Crime rates are significantly lower in tight countries.
Like Japan, China is known for its low level of crime, as are India and Turkey.
In looser countries, like New Zealand, the Netherlands, and the United States, crime is much more common.

Tight cultures maintain social order through threat of serious punishments.
“Eyes are upon you” practice in fostering norm-compliant behavior.
In their university coffee room, the researchers hung a banner with an image of a large pair of eyes above the coffee maker.
Next to the machine, there was an “honesty box” as a collection receptacle for people’s payments for coffee, tea, or milk.
During weeks when the banner with eyes hung above the coffee machine, people put almost three times more money into the honesty box.

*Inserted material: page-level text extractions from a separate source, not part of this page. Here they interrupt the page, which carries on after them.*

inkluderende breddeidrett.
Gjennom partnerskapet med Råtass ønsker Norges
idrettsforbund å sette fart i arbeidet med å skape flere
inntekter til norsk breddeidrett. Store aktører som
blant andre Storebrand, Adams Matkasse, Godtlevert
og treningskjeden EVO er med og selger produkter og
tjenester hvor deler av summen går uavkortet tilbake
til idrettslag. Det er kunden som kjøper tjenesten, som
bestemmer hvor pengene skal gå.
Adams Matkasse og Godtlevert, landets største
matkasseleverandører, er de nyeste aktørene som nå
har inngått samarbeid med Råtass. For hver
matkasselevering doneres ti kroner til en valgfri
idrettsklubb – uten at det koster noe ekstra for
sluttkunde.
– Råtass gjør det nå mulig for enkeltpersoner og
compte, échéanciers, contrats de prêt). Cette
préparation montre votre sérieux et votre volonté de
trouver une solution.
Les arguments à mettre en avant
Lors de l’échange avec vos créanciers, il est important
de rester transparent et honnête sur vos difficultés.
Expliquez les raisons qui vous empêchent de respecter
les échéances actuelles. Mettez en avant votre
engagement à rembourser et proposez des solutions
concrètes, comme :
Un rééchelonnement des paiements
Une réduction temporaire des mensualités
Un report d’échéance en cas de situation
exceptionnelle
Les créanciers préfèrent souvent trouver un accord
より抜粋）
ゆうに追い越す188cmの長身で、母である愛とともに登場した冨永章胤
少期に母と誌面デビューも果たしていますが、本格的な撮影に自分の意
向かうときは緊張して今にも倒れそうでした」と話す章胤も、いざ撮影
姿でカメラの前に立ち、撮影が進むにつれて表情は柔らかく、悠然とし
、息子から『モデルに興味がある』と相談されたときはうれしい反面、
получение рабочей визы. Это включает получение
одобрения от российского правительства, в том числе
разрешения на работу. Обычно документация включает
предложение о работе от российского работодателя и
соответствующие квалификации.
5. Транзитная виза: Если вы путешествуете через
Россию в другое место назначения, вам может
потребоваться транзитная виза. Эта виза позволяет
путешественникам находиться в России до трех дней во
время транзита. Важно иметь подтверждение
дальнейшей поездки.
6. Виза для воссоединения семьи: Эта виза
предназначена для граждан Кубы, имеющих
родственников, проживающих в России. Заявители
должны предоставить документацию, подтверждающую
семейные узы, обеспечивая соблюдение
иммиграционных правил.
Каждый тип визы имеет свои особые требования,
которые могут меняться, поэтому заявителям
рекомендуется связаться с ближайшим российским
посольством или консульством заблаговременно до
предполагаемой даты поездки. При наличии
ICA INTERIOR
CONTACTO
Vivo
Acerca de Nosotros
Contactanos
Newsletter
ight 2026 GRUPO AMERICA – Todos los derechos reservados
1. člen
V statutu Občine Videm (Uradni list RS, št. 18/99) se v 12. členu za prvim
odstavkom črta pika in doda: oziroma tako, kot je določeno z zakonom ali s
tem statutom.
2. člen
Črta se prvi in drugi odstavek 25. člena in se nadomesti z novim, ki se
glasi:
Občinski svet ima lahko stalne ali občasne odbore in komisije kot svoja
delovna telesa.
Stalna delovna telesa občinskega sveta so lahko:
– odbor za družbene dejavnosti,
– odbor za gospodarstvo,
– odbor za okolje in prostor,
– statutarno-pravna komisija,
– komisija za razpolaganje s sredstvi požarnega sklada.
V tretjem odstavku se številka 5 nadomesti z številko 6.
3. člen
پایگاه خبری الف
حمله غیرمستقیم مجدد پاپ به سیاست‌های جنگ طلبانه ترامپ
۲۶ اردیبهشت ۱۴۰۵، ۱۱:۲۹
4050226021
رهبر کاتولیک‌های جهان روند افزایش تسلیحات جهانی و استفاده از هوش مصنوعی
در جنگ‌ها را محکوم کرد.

Tighter countries tend to have more cleaning personnel on city streets.
Not only keep things tidy but also a reminder to citizens about the value of doing so.
When we’re exposed to untidy environments, it creates a powerful feedback loop that facilitates more norm violations and disorder.

Singapore rail operators can be fined up to one million dollars a year for delayed performance.

Tight cultures are synchronized.
People are more likely to dress the same, buy the same things.
There are far fewer “lefties” in tight cultures.
Investors in tight cultures are more likely to make similar buying and selling decisions.
Stock price synchronicity.

Connection between social constraint and self-constraint.
The more people have to attune their conduct to others, the stronger their ability to regulate their impulses.
People weigh much more, alcohol consumption, spending habits.

German word for debt and guilt is the same.

Loose cultures tend to be cosmopolitan, and more receptive to foreigners.
Brazil, Australia, New Zealand, and the Netherlands, were the most welcoming,
People in tight cultures are more likely to believe their culture is superior and needs to be protected from foreign influences.

Tight cultures of Sparta, the Nahua, and Singapore faced a common fate:
Each had (or has) to deal with a high degree of threat.
Loose cultures of New Zealand, Athens, and the Copper Inuit, the opposite:
These groups had (or have) the luxury of facing far fewer threats.

Groups that deal with many ecological and historical threats need to do everything they can to create order in the face of chaos.
Strong norms are needed to cultivate the societal order that is necessary for surviving the most difficult circumstances.
Societies with low population density (such as Australia, Brazil, Venezuela, and New Zealand) can afford to be much looser.

Does diversity correlate with a country’s looseness?
It does, at least up to a point.
When diversity gets to be extreme, as it is in Pakistan, and India, diversity can cause conflict, which requires strict norms to manage.

Too little stress can be almost as harmful to well-being too much stress.
Nations that were extremely tight and extremely loose had the lowest levels of happiness and the highest levels of suicide.
Very tight and very loose nations had the lowest life expectancies.

Egypt’s swing from tight to loose and back to tight again:
After ousting Mubarak, the Egyptian populace was ecstatic to have escaped decades of brutal rule.
“Egypt is free!”
Stock market was down more than 40 percent.
Crime rates rose 200 percent.
Reacting to the chaos following the ousting of Mubarak, people became amenable to yet another strong ruler who promised to restore the social order.

Nationalist groups that long for tightness are fighting back against globalists who embrace looseness.